Bu evrede gençler, kimlik bulma ve kendilerini tanımlama sürecine girerler. İlgilendikleri konular değişebilir, dış görünümlerine olan ilgileri ve bu konuda yaşadıkları endişeler artabilir, daha fazla özel alana ihtiyaç duyabilirler.
Hormonların tetiklediği hızlı fiziksel gelişimin yanı sıra, değişken duygusal ve sosyal ihtiyaçlarla da baş etmeye çalışırlar.
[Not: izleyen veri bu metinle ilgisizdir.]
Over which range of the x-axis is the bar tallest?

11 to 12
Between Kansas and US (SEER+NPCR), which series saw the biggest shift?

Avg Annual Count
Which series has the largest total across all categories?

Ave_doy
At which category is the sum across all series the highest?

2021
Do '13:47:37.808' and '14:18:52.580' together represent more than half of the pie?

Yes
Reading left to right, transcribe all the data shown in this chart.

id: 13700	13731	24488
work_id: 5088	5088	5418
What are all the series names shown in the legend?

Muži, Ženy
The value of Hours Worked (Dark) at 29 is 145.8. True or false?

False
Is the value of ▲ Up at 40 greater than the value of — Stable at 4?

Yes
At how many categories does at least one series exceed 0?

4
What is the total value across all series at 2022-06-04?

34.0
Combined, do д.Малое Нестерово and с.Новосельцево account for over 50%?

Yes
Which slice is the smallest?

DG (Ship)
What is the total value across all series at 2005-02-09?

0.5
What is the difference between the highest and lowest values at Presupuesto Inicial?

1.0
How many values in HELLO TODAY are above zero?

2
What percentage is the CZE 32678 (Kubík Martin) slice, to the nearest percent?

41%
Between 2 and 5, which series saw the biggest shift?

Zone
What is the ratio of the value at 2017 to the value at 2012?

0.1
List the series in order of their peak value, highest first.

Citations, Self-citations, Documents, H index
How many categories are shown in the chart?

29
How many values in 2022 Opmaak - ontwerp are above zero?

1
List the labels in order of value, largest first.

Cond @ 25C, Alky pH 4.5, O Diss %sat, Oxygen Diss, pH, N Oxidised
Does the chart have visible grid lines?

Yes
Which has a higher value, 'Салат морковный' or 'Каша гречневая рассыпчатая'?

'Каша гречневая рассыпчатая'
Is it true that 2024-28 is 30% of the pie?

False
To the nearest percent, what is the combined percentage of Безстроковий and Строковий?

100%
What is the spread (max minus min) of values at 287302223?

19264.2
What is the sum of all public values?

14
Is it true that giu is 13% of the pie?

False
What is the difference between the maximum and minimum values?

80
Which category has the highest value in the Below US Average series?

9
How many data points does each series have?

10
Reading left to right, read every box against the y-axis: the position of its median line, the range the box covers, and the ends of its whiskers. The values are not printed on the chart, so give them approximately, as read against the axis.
Bu durumların etkisiyle gençler, çevrelerindeki yetişkinlerle anlaşmazlıklar yaşamaya başlarlar. Okul ve derslere gereken önemi vermemeye, arkadaşları ve romantik ilişkileri öncelikli hale getirmeye ve isyankar davranışlar sergilemeye meyil ederler.
Öfke patlamaları, ağlama nöbetleri, aşırı sosyal olma isteği veya tamamen içine kapanma gibi davranış değişiklikleri sıkça gözlenir.
Gençlerle etkili bir iletişim kurmanın anahtarını bulmak, çoğu ebeveyn için karmaşık bir süreç olabilir. Genellikle gençlerin istekleri ve ihtiyaçları hakkında konuşmaktansa, onlardan yerine getirmeleri gereken şeyler hakkında konuşmayı tercih ederiz. Ancak bu yaklaşım, genç bireylerin iç dünyasına giriş yapmamızı engeller ve aramızdaki duvarları daha da yükseltir.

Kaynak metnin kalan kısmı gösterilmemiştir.